Paul Bos told Blade Magazine he cryo treats high alloy steels, and actually went into some surprising depth about his process. Over his career he’s seen companies cryo treating everything from nylon stockings to gun barrels, and figured it could probably do a lot for knife steel but he clarified that “its effects are more profound in high alloy steel”.

D2 steel in particular seems to benefit a lot from the process, and I would go so far as to guess that it holds doubly true for cheaper Chinese steels like 8Cr13MoV (though admittedly I’m far from a heat treat expert, and most of my knowledge is from a decade-old article and a bunch of internet forums).

The truth is, though, that most of us probably won’t notice the difference. This is steel we’re talking about. Even soft steel is pretty damn hard, and most of us will never use our knives in a way that would make us notice the added toughness between regular steel and cryogenically treated steel. That’s not to say it doesn’t add some life and value to our knives, just that you shouldn’t expect to see the improvement in any immediate sense like you would in a knife that just has a good heat treat and edge geometry in the first place. Those are the kinds of things that will keep a knife cutting paper after a round of ill-advised batoning. Cryogenic treatment is more about longevity than direct performance.

Is It Worth the Money

First off, how much is the cryogenic process even padding the bill?

Bob Beaty told Blade magazine that it doesn’t make knives that much more expensive.

In a perfect world, knife makers cryo treat their steel to get the most out of the steel properties. What’s far more likely is that companies cryo treat large batches of knives to compensate for heat treatments that inevitably suffer from mass production.

In that situation, the treatment probably isn’t affecting the price much if at all. Either the company is sending the blades off to a third party in bulk or doing it themselves in large batches on site. The reason the consumer doesn’t feel the additional labor is the same reason the knife ends up affordable in the first place: the wonders of mass production.

We might feel it more from custom knife makers: The guy who makes one to ten knives to order and wants to squeeze as much utility out of the steel after his heat treat. So he either invests in some kind of nitrofreezer to do it himself or sends it to another company to do it

That knife maker will feel the extra steps in his bottom line a lot more than Benchmade or Cold Steel, but if he actually knows what he’s doing whatever small bump in price reflects a knife with steel that has been made about as tough as it’s possible for it to be.

So Who’s Cryo-Treating their Knife Steel

It’s tricky to find out exactly who does cryogenic treating and what they’re doing it to, because most companies don’t go into that much detail about their treatment process.

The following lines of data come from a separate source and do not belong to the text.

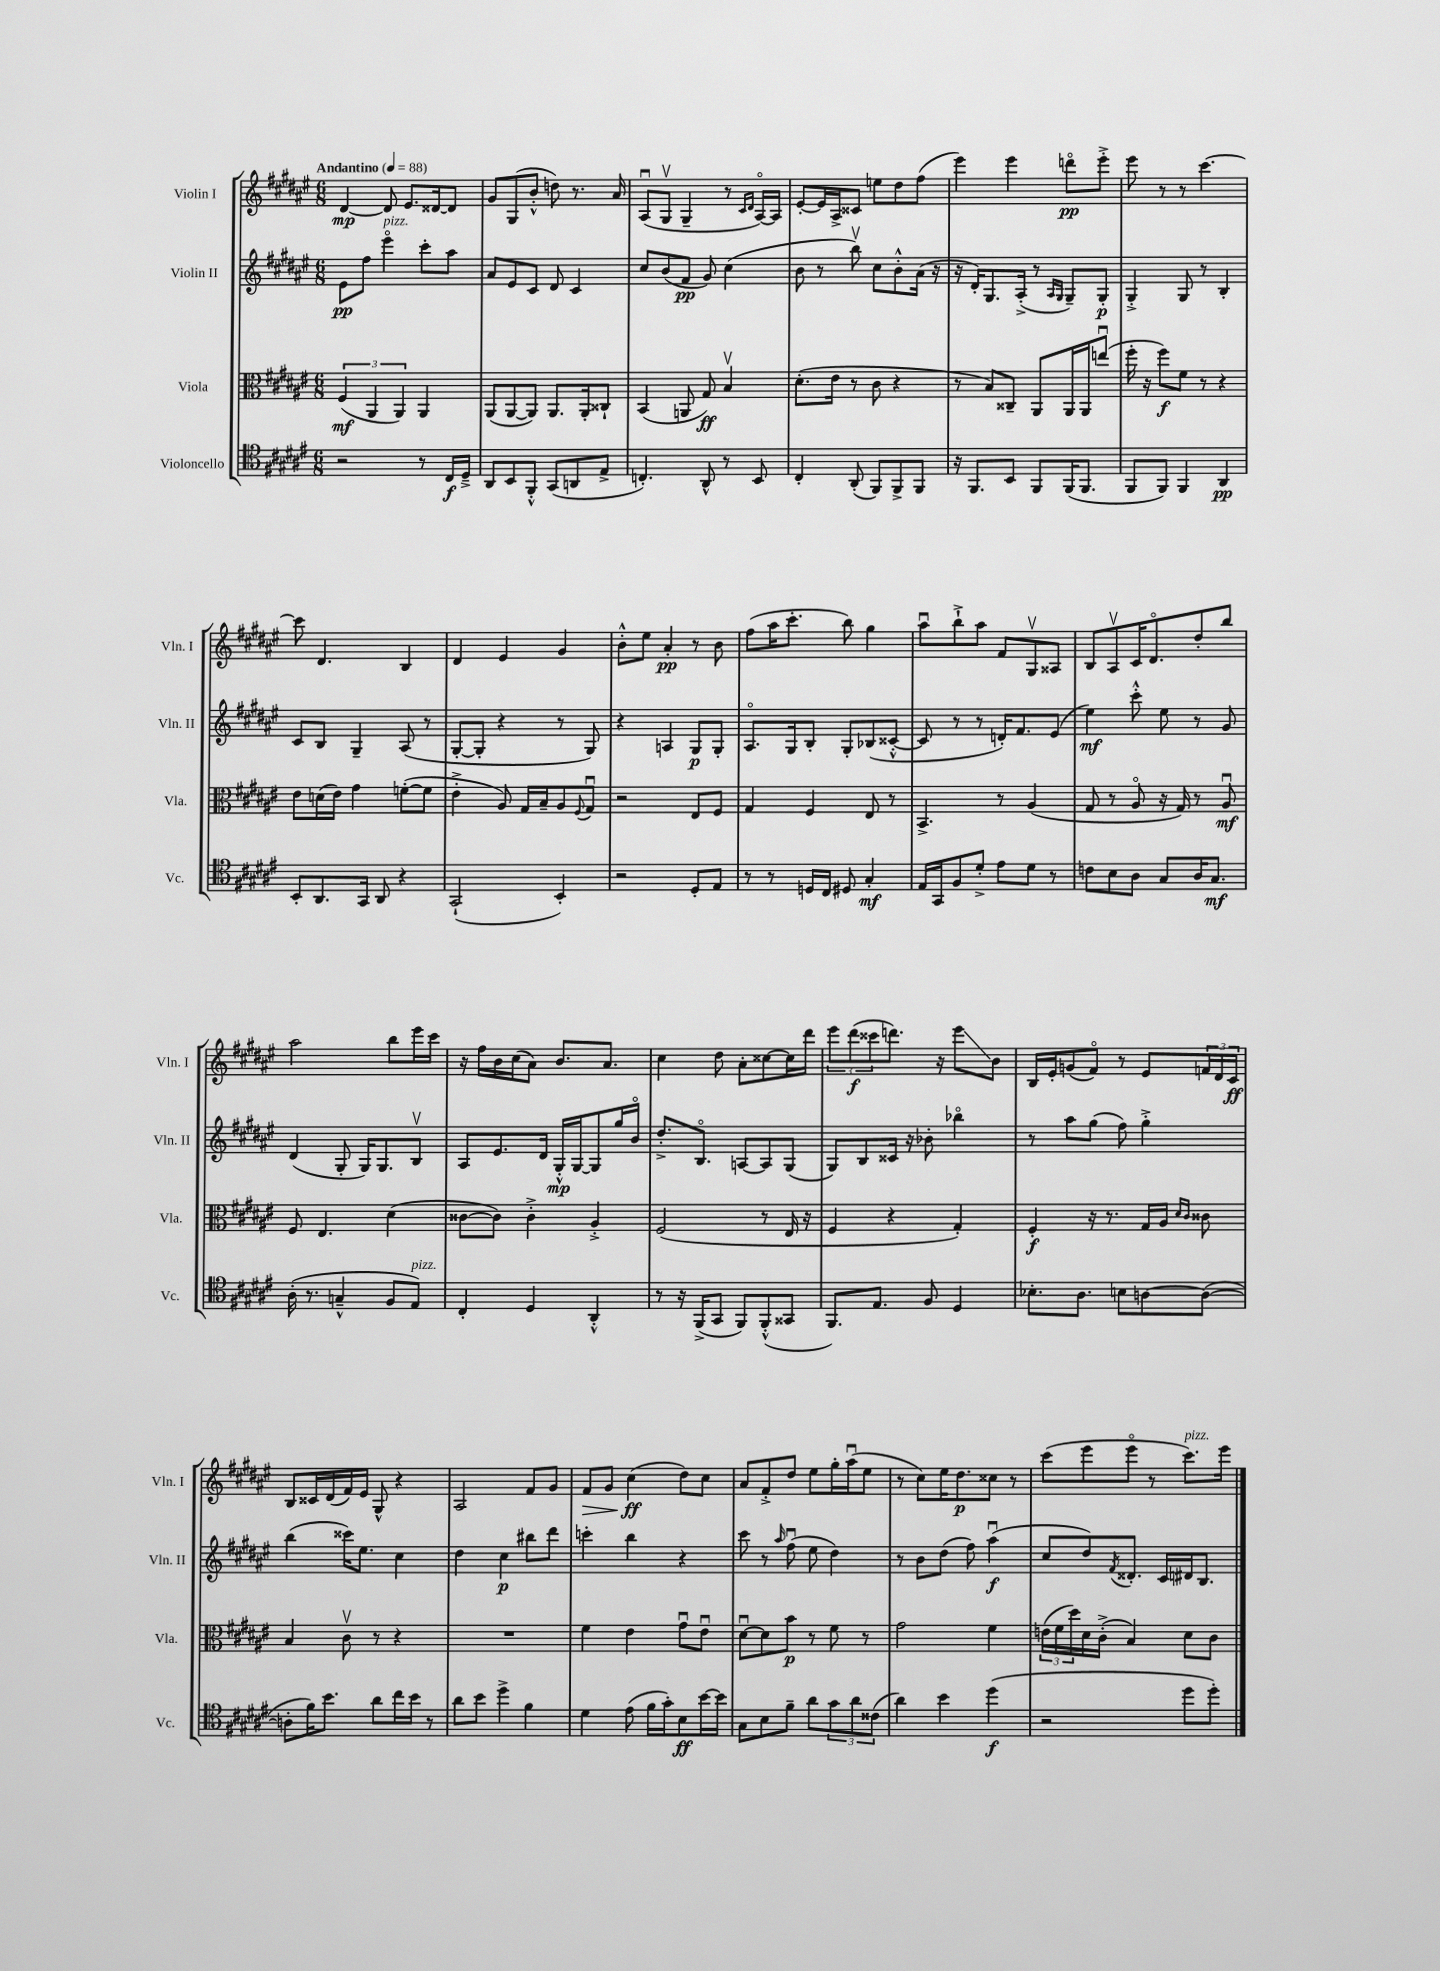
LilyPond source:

<<
\new StaffGroup <<
\new Staff = "s0" \with { instrumentName = "Violin I" shortInstrumentName = "Vln. I" } {
    \clef treble \key fis \major \numericTimeSignature \time 6/8 \tempo "Andantino" 4 = 88
    dis'4~\mp dis'8 eis'8. disis'16~ disis'8 |
    gis'8 gis8( b'8-.-^ d''8) r8. ais'16 |
    ais8\downbow( gis8\upbow gis4-- r8 \grace { cis'16 dis'16 } ais16~\flageolet) ais16 |
    eis'8~-. eis'16 ais16-> cisis'8 e''8 dis''8 fis''8( |
    eis'''4) eis'''4 d'''8\flageolet\pp eis'''8-.-> |
    eis'''8 r8 r8 cis'''4.~ |
    cis'''8 dis'4. b4 |
    dis'4 eis'4 gis'4 |
    b'8-.-^ eis''8 ais'4-.\pp r8 b'8 |
    fis''8( ais''16 cis'''8.-. b''8) gis''4 |
    ais''8\downbow b''8-!-> ais''8 fis'8 gis8\upbow aisis8 |
    b8 ais8\upbow cis'16 dis'8.\flageolet dis''8-. b''8 |
    ais''2 b''8 eis'''16 cis'''16 |
    r16 fis''16 b'16 cis''16( ais'8) b'8. ais'8. |
    cis''4 dis''8 ais'8-. cisis''8~ cisis''16 dis'''16 |
    \tuplet 3/2 { eis'''8 dis'''8\f( cisis'''8 } d'''8.) r16 eis'''8\glissando b'8 |
    b16 eis'16-. g'8( fis'8\flageolet) r8 eis'8 \tuplet 3/2 { f'16 dis'16 cis'16\ff } |
    b8 cisis'16 dis'16( fis'16) eis'16 gis8-^ r4 |
    ais2 fis'8 gis'8 |
    fis'8\> gis'8 cis''4\ff\!( dis''8) cis''8 |
    ais'8 fis'8-.-> dis''8 eis''8 gis''16-. ais''16\downbow( eis''8 |
    r8 cis''8) eis''16 dis''8.\p cisis''8 r8 |
    cis'''8( eis'''8 eis'''8\flageolet r8 cis'''8.^\markup { \italic "pizz." }) eis'''16 \bar "|." |
}
\new Staff = "s1" \with { instrumentName = "Violin II" shortInstrumentName = "Vln. II" } {
    \clef treble \key fis \major \numericTimeSignature \time 6/8
    eis'8\pp fis''8 eis'''4\flageolet^\markup { \italic "pizz." } cis'''8-. ais''8 |
    ais'8 eis'8 cis'8 dis'8 cis'4 |
    cis''8 b'8( fis'8\pp gis'8) cis''4( |
    b'8 r8 b''8\upbow) cis''8 b'8-.-^ ais'16( r16 |
    r16 dis'16-.) gis8. ais16-.->( r8 \grace { ais16 gis16 } gis8--) gis8-.\p |
    gis4-.-> gis8 r8 b4-. |
    cis'8 b8 gis4-- ais8( r8 |
    gis8~-. gis8-. r4 r8 gis8) |
    r4 a4 gis8\p gis8-. |
    ais8.\flageolet gis16 b8-. gis8-. bes8( cisis'8~-.-^ |
    cisis'8 r8 r8 d'16-.) fis'8. eis'8( |
    eis''4\mf) cis'''8-.-^ eis''8 r8 gis'8 |
    dis'4( gis8-. gis16) gis8. b8\upbow |
    ais8 eis'8. dis'16 gis16-.-^\mp gis16~ gis8 gis''16 b'16\flageolet |
    dis''8.-.-> b8.\flageolet a8~ a8 gis8( |
    gis8) b8 cisis'16 r16 bes'8-. bes''4\flageolet |
    r8 ais''8 gis''8( fis''8) gis''4-.-> |
    b''4( cisis'''16) eis''8. cis''4 |
    dis''4 cis''4\p bis''8 dis'''8 |
    c'''4-. b''4 r4 |
    cis'''8 r8 \grace { ais''16 } fis''8\downbow( eis''8 dis''4) |
    r8 b'8 dis''8( fis''8) ais''4\downbow\f( |
    cis''8 dis''8) \acciaccatura { fis'8 } disis'8.-. cis'16 dis'16 b8. \bar "|." |
}
\new Staff = "s2" \with { instrumentName = "Viola" shortInstrumentName = "Vla." } {
    \clef alto \key fis \major \numericTimeSignature \time 6/8
    \tuplet 3/2 { fis4\mf( ais,4 ais,4) } ais,4 |
    ais,8( ais,8~ ais,8) ais,8. ais,16-. cisis8-! |
    b,4( a,8 gis8\ff) b4\upbow |
    dis'8.-.( eis'16 r8 cis'8 r4 |
    r8 b8) cisis8-- ais,8 ais,16 ais,16 e''8\downbow( |
    fis''16-. r16 fis''8\f) fis'8 r8 r4 |
    eis'8 d'16( eis'16) gis'4 f'8~-.( f'8 |
    eis'4-.-> ais8) gis16 b16-- ais8 \appoggiatura { fis8 } gis8\downbow |
    r2 eis8 fis8 |
    gis4 fis4 eis8 r8 |
    b,4.-> r8 ais4( |
    gis8 r8 ais8\flageolet r16 gis16) r8 ais8\downbow\mf |
    fis8 eis4. dis'4( |
    cisis'8~ cisis'8) cisis'4-.-> ais4-.-> |
    fis2( r8 eis16 r16 |
    fis4 r4 gis4-.) |
    fis4-.\f r16 r8. gis16 ais16 \grace { dis'16 cis'16 } cisis'8 |
    b4 cis'8\upbow r8 r4 |
    R2. |
    fis'4 eis'4 gis'8\downbow eis'8\downbow |
    dis'8~\downbow dis'8 b'8\p r8 fis'8 r8 |
    gis'2 fis'4 |
    \tuplet 3/2 { e'16( fis'16 dis''16) } dis'16 cis'16-.->( b4) dis'8 cis'8 \bar "|." |
}
\new Staff = "s3" \with { instrumentName = "Violoncello" shortInstrumentName = "Vc." } {
    \clef tenor \key fis \major \numericTimeSignature \time 6/8
    r2 r8 cis16\f dis16---> |
    ais,8 b,8 fis,8-.-^ gis,8( a,8 eis8-> |
    c4.-.) ais,8-^ r8 b,8 |
    cis4-. ais,8-.( fis,8) fis,8-> fis,8 |
    r16 fis,8. b,8 fis,8 fis,16( fis,8. |
    fis,8 fis,8) fis,4 ais,4\pp |
    b,8-. ais,8. gis,16 ais,8 r4 |
    gis,2-!( b,4-.) |
    r2 dis8-. eis8 |
    r8 r8 d16 cis16 dis8 gis4-.\mf |
    eis16 gis,16 fis8 dis'8-.-> eis'8 dis'8 r8 |
    c'8 b8 ais8 gis8 ais16 gis8.\mf |
    ais16-.( r8. g4---^ fis8 eis8^\markup { \italic "pizz." }) |
    cis4-. dis4 ais,4-.-^ |
    r8 r16 fis,16->( gis,8 fis,8) fis,8-.-^( gisis,8 |
    fis,8.) eis8. fis8 dis4 |
    bes8.-. ais8. b8 a8~ a8~( |
    a8-. fis'16) b'8. ais'8 cis''16 b'16 r8 |
    ais'8 b'8 dis''4-> fis'4 |
    dis'4 eis'8( fis'16 gis'16-.) b8\ff b'16~ b'16 |
    gis8 b8 fis'8-- ais'8 \tuplet 3/2 { gis'8 ais'8 cisis'8( } |
    ais'4) b'4 dis''4\f( |
    r2 dis''8 dis''8-.) \bar "|." |
}
>>
>>
\layout { \context { \Score \remove "Bar_number_engraver" } }
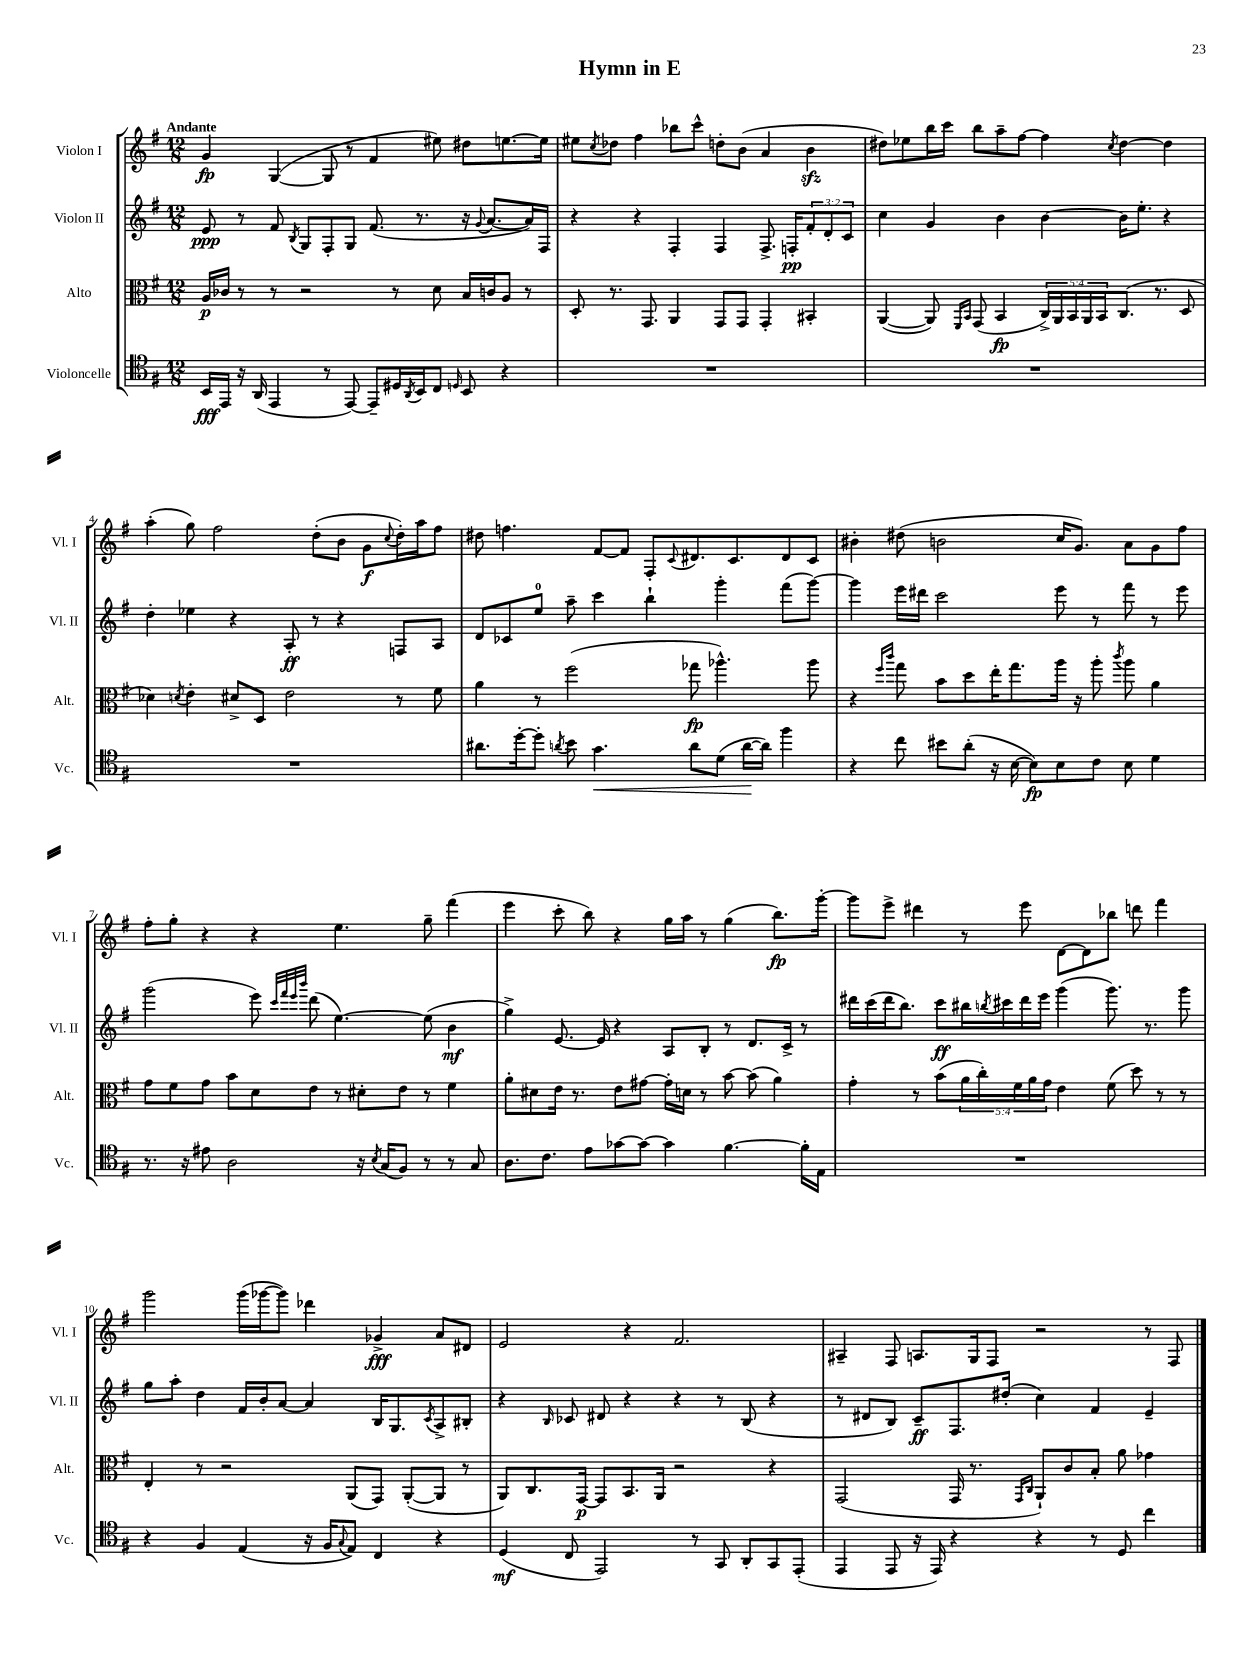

**kern	**kern	**kern	**kern
*staff4	*staff3	*staff2	*staff1
*clefC4	*clefC3	*clefG2	*clefG2
*k[f#]	*k[f#]	*k[f#]	*k[f#]
*M12/8	*M12/8	*M12/8	*M12/8
16BB	16A	8e	4g
16EE	16c-	.	.
16r	8r	8r	.
(16AA	.	.	.
4EE	8r	8f#	([4G
.	.	8qB	.
.	2r	8G	.
8r	.	8F#'	8G]
[8EE)	.	8G	8r
8EE~]	.	(8.f#	4f#
16D#	8r	.	.
8qAA	.	.	.
16BB	.	8.r	.
8C	8d	.	8ee#)
16qqD	.	.	.
8BB	16B	16r	8dd#
.	.	8qqg	.
.	16c	[8.a	.
4r	8A	.	[8.ee
.	8r	16a])	.
.	.	16F#	16ee]
=	=	=	=
1.r	8D'	4r	8ee#
.	.	.	8qcc
.	8.r	.	8dd-
.	.	4r	4ff#
.	8.GG	.	.
.	4AA	4F#'	8bb-
.	.	.	8ccc^^
.	8GG	4F#	8dd'
.	8GG	.	(8b
.	4GG'	8.F#^	4a
.	.	16F'	.
.	4BB#'	12f#'	4b
.	.	12d'	.
.	.	12c	.
=	=	=	=
1.r	([4AA	4cc	8dd#)
.	.	.	8ee-
.	8AA])	4g	16bb
.	.	.	16ccc
.	16qqFF#	.	.
.	16qqBB	.	.
.	(8GG	.	8bb
.	4BB	4b	8aa~
.	.	.	[8ff#
.	20C^)	[4b	4ff#]
.	20AA	.	.
.	20BB	.	.
.	20AA	.	.
.	20BB	.	.
.	.	.	8qcc
.	(8.C	16b]	[4dd#
.	.	8.ee'	.
.	8.r	.	.
.	.	4r	4dd#]
.	8D	.	.
=	=	=	=
1.r	4d-)	4dd'	(4aa'
.	8qd	.	.
.	4e'	4ee-	8gg)
.	.	.	2ff#
.	8d#^	4r	.
.	8D	.	.
.	2e	8A'	.
.	.	8r	(8dd'
.	.	4r	8b
.	.	.	8g
.	.	.	8qqcc
.	8r	8F	16dd')
.	.	.	16aa
.	8f#	8A	8ff#
=	=	=	=
8.a#	4a	8d	8dd#
.	.	8c-	4.ff
[16dd'	.	.	.
8dd']	8r	8ee	.
8qa	.	.	.
8b	(2ff#	8aa~	.
4.g	.	4ccc	[8f#
.	.	.	8f#]
.	.	4bb`	8F#'
.	.	.	8qqc
8a	8gg-	.	8.d#
(8d	4.aa-^^)	4ggg'	.
.	.	.	8.c
[16a	.	.	.
16a])	.	.	.
4ff#	.	(8fff#	8d#
.	8aa-	[8ggg)	8c
=	=	=	=
4r	4r	4ggg]	4b#'
.	16qqff#	.	.
.	16qqccc	.	.
8cc	8gg	16eee	(8dd#
.	.	16ddd#	.
8b#	8b	2ccc	2b
(8a'	8dd	.	.
16r	16ee'	.	.
[16B	8.gg	.	.
8B])	.	.	.
8B	16aa	8eee	16cc
.	16r	.	8.g)
8c	8aa'	8r	.
.	8qccc	.	.
8B	8aa	8fff#	8a
4d	4a	8r	8g
.	.	8eee	8ff#
=	=	=	=
8.r	8g	(2ggg	8ff#'
.	8f#	.	8gg'
16r	.	.	.
8e#	8g	.	4r
2A	8b	.	.
.	8d	8eee)	4r
.	.	32qqccc	.
.	.	32qqfff#	.
.	.	32qqeee	.
.	.	32qqbbb	.
.	8e	(8ddd	.
.	8r	[4.ee)	4.ee
16r	8d#'	.	.
8qB	.	.	.
(16G	.	.	.
8F#)	8e	.	.
8r	8r	(8ee]	8gg~
8r	4f#	4b	(4fff#
8G	.	.	.
=	=	=	=
8.A	8a'	4gg^)	4eee
.	8d#	.	.
8.c	.	.	.
.	16e	[8.e	8ccc'
.	8.r	.	.
8e	.	.	8bb)
.	.	16e]	.
[8g-	8e	4r	4r
8g-_	[8g#	.	.
4g-]	16g#']	8A	16gg
.	16d	.	16aa
.	8r	8B'	8r
[4.f#	[8b	8r	(4gg
.	(8b]	8.d	.
.	4a)	.	8.bb)
.	.	16c^	.
16f#']	.	8r	.
16E	.	.	[16ggg'
=	=	=	=
1.r	4g'	16ddd#	8ggg]
.	.	(16ccc	.
.	.	16ddd#	8eee^
.	.	8.bb)	.
.	8r	.	4ddd#
.	(8b	8ccc	.
.	20a	16bb#	8r
.	20cc')	.	.
.	.	8qbb	.
.	.	16ccc#	.
.	20f#	.	.
.	.	16ddd#	8eee
.	20a	.	.
.	.	16eee	.
.	20g	.	.
.	4e	(4ggg	[8d
.	.	.	8d]
.	(8f#	8.ggg)	8bb-
.	8dd)	.	8ddd
.	.	8.r	.
.	8r	.	4fff#
.	8r	8ggg	.
=	=	=	=
4r	4E'	8gg	2ggg
.	.	8aa'	.
4F#	8r	4dd	.
.	2r	.	.
(4E	.	16f#	(16ggg
.	.	16b'	[16ggg-
.	.	[8a	8ggg-])
16r	.	4a]	4ddd-
16F#	.	.	.
8qqG	.	.	.
8E)	(8AA	.	.
4C	8GG)	16B	4g-^
.	.	8.G	.
.	([8AA'	.	.
.	.	8qc	.
4r	8AA]	8A^	8a
.	8r	8B#'	8d#
=	=	=	=
(4D	8AA)	4r	2e
.	8.C	.	.
.	.	16qqB	.
8C	.	8c-	.
.	[16GG	.	.
2EE)	8GG]	8d#	.
.	8.BB	4r	4r
.	16AA	.	.
.	2r	4r	2.f#
8r	.	.	.
8GG	.	8r	.
8AA'	.	(8B	.
8GG	4r	4r	.
(8EE'	.	.	.
=	=	=	=
4EE	(2GG	8r	4A#~
.	.	8d#	.
8EE	.	8B)	8F#
16r	.	8c~	8.A
16EE)	.	.	.
4r	16GG	8.F#	.
.	8.r	.	16G
.	.	.	8F#
.	.	(16dd#'	.
.	16qqGG	.	.
.	16qqC	.	.
4r	8AA`)	4cc)	2r
.	8c	.	.
8r	8B'	4f#	.
8D	8a	.	.
4cc	4g-	4e~	8r
.	.	.	8F#
==	==	==	==
*-	*-	*-	*-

SOG clearly does it on at least some of their knives since they explain the process in their buyer’s guide. Rumor has it Benchmade uses some kind of cryo process, and Spartan Blades touts their “double deep cryo heat treatment” in most of the product descriptions of their Gold Grade knives.

The real answer, though, is probably everyone. It seems to be well enough established as an effective method for improving certain kinds of steel. If you look at cryogenic processing plants you see they have clients across a huge range of industries including aviation and tooling. Most of us are probably commuting or drilling holes with cryo treated steel every day.

If cryo treating is nothing more than a marketing ploy, then it has an enormously wide spread placebo effect. What seems far more likely is that it’s used as a marketing ploy by companies with slipshod heat treatments, while everyone else just does it on their high carbon steels as a regular matter of course, and they expect us to trust them enough to know what they’re doing without explaining every damn step of the process.